About 20 per cent of Ontario renters live in social housing. This doesn’t include the 168,000 Ontario households on the social housing waiting list. The Province’s social housing stock, created back in the 1970s and 80s, is typified by minimal insulation, poor windows and inefficient heating systems. The Ontario Non-Profit Housing Association estimates the capital needed to retrofit existing social and affordable housing stock at more than $2.6 billion, just for repairs alone (1).
The recent federal budget included $325 million for a Green Investment Fund that will help tackle climate change. $92 million from this fund will be used to improve energy efficiency in buildings across Ontario, starting with social housing.
$92 million versus $2.6 billion? It’s a drop in the bucket… a leaky bucket.
In a press release, Ted McMeekin, Ontario’s Minister of Municipal Affairs and Housing said the $92 million funding will result in “needed upgrades to older, energy inefficient homes to reduce energy costs and better serve tenants, while helping Ontario meet the climate challenges of today and tomorrow.” Really? Helping meet our climate challenge? This won’t even fix the taps, let alone help solve climate change.
And how did the County of Wellington fare? On April 15, Liz Sandals announced in press conference that Guelph would get $115,200 of the $92 million (2). Nobody in the room, including reporters and the Mayor, stopped to wonder if, by mistake, Liz had dropped a zero or two. Not only is 115 grand a slap to the County’s face, Liz continued on to say that this funding would be used to address a host of climate change remediation measures. The money is apparently earmarked for retrofit of 53 social housing units, which calculates to $2,170 per unit. Sorry Liz, but you don’t get a “host of climate change remediation measures” for two thousand bucks. You get a BandAid. This is not serious funding and it takes some nerve to label it social funding let alone greenhouse gas reduction.
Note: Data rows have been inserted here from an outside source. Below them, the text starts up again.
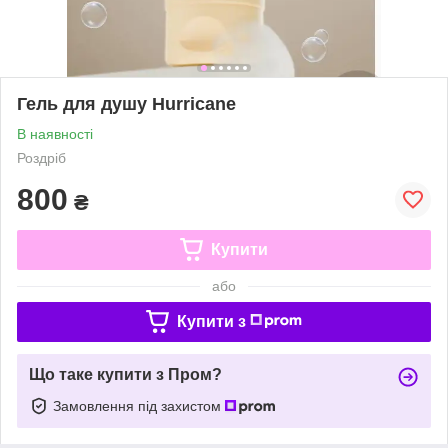
Гель для душу Hurricane
В наявності
Роздріб
800
₴
Купити
або
Купити з
Що таке купити з Пром?
Замовлення під захистом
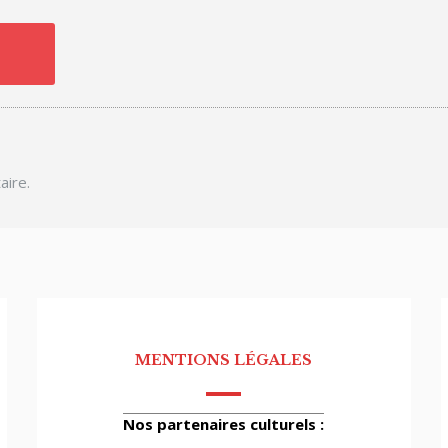
aire.
MENTIONS LÉGALES
Nos partenaires culturels :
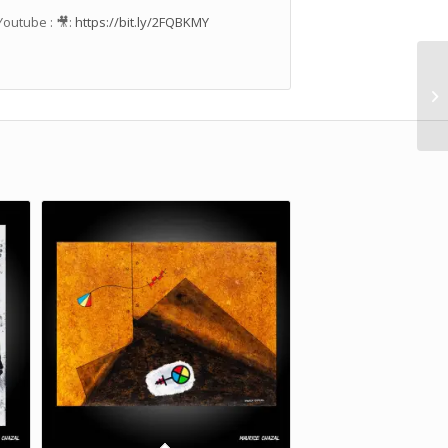
Youtube : 🎥:
https://bit.ly/2FQBKMY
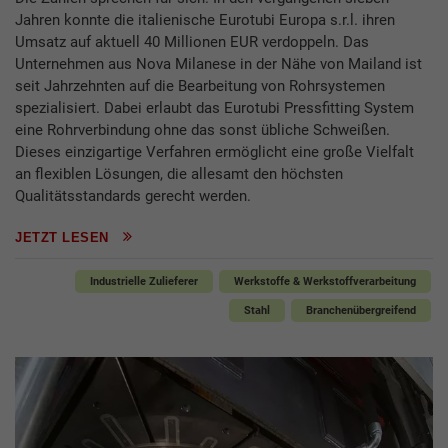
Jahren konnte die italienische Eurotubi Europa s.r.l. ihren
Umsatz auf aktuell 40 Millionen EUR verdoppeln. Das
Unternehmen aus Nova Milanese in der Nähe von Mailand ist
seit Jahrzehnten auf die Bearbeitung von Rohrsystemen
spezialisiert. Dabei erlaubt das Eurotubi Pressfitting System
eine Rohrverbindung ohne das sonst übliche Schweißen.
Dieses einzigartige Verfahren ermöglicht eine große Vielfalt
an flexiblen Lösungen, die allesamt den höchsten
Qualitätsstandards gerecht werden.
JETZT LESEN
Industrielle Zulieferer
Werkstoffe & Werkstoffverarbeitung
Stahl
Branchenübergreifend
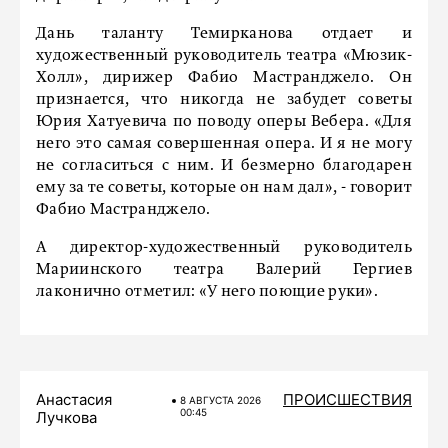
Дань таланту Темирканова отдает и
художественный руководитель театра «Мюзик-
Холл», дирижер Фабио Мастранджело. Он
признается, что никогда не забудет советы
Юрия Хатуевича по поводу оперы Вебера. «Для
него это самая совершенная опера. И я не могу
не согласиться с ним. И безмерно благодарен
ему за те советы, которые он нам дал», - говорит
Фабио Мастранджело.
А директор-художественный руководитель
Мариинского театра Валерий Гергиев
лаконично отметил: «У него поющие руки».
Анастасия
ПРОИСШЕСТВИЯ
8 АВГУСТА 2026
00:45
Лучкова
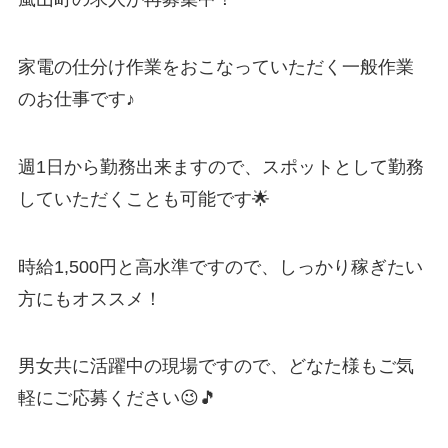
家電の仕分け作業をおこなっていただく一般作業
のお仕事です♪
週1日から勤務出来ますので、
スポットとして勤務
していただくことも可能です🌟
時給1,500円と高水準ですので、しっかり稼ぎたい
方にもオススメ！
男女共に活躍中の現場ですので、どなた様もご気
軽にご応募ください😉🎵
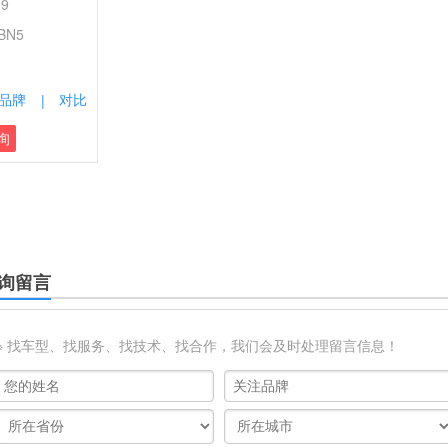
9
BN5
品牌
对比
|
询
询留言
※ 找车型、找服务、找技术、找合作，我们会及时处理留言信息！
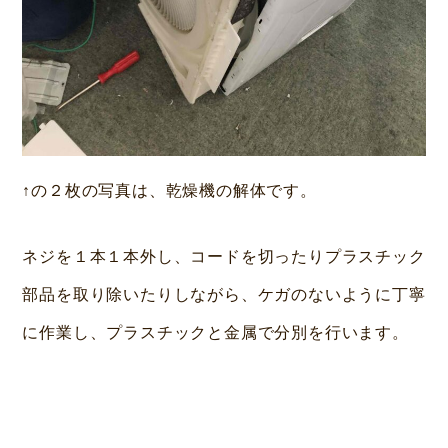
↑の２枚の写真は、乾燥機の解体です。
ネジを１本１本外し、コードを切ったりプラスチック
部品を取り除いたりしながら、ケガのないように丁寧
に作業し、プラスチックと金属で分別を行います。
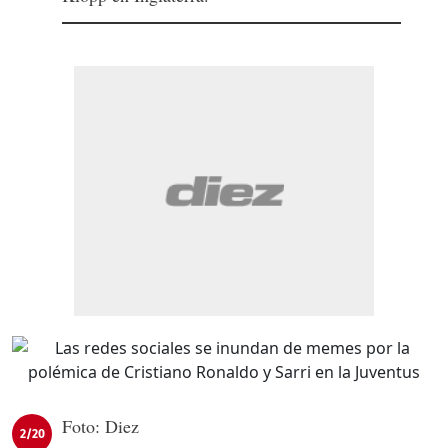
Foto: Diez
2/20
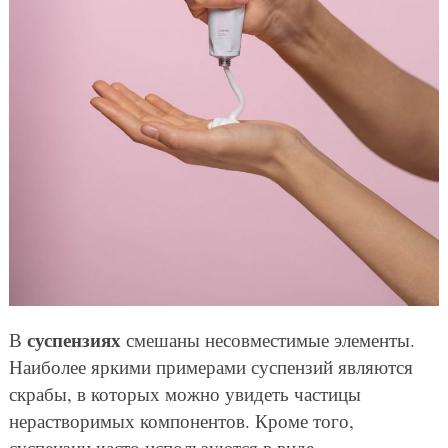
суспензиях
В
смешаны несовместимые элементы.
Наиболее яркими примерами суспензий являются
скрабы, в которых можно увидеть частицы
нерастворимых компонентов. Кроме того,
суспензии часто используются в виде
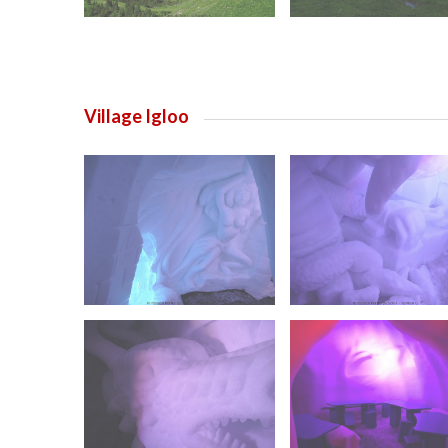
Village Igloo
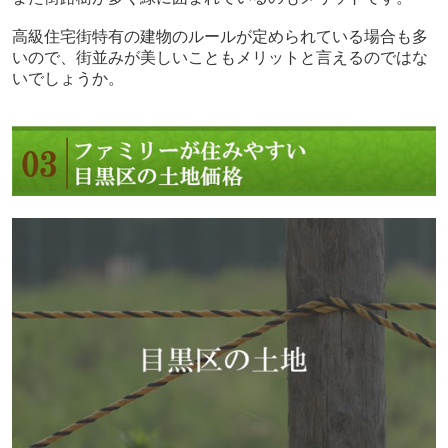
高級住宅街特有の建物のルールが定められている場合も多
いので、街並みが美しいこともメリットと言えるのではな
いでしょうか。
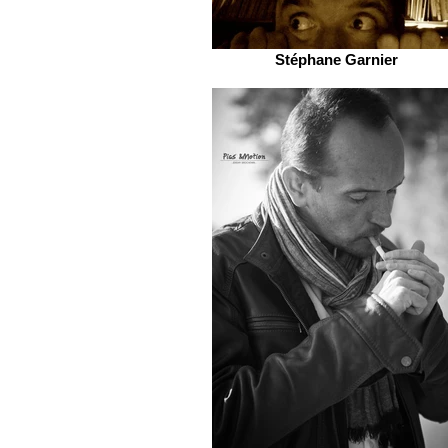
Stéphane Garnier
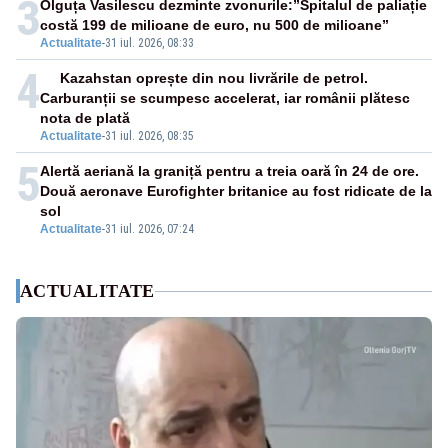
3
Olguța Vasilescu dezminte zvonurile:”Spitalul de paliație
costă 199 de milioane de euro, nu 500 de milioane”
Actualitate
-
31 iul. 2026, 08:33
4
Kazahstan oprește din nou livrările de petrol.
Carburanții se scumpesc accelerat, iar românii plătesc
nota de plată
Actualitate
-
31 iul. 2026, 08:35
5
Alertă aeriană la graniță pentru a treia oară în 24 de ore.
Două aeronave Eurofighter britanice au fost ridicate de la
sol
Actualitate
-
31 iul. 2026, 07:24
ACTUALITATE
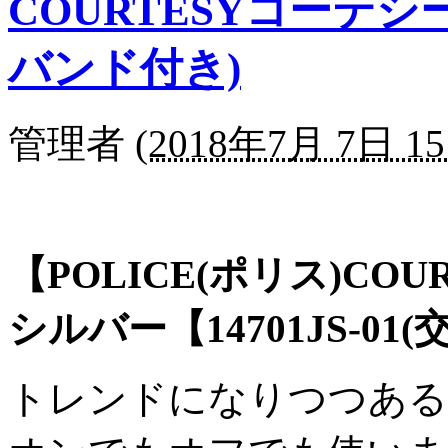
COURTESYコーテシ
バンド付き)
管理者
(
2018年7月 7日 15
【POLICE(ポリス)CO
シルバー【14701JS-01
(
トレンドになりつつある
The Ontario Non-Profit Housing Association has joined housing organizations across Canada in calling on the federal government to invest $1.5 billion annually over the next five years to build 100,000 new affordable homes. Now we’re talking. Let’s make those homes Passive House or Net-Zero Energy as is now standard in Europe and the US, and we’ll truly be able to call it a Green Investment.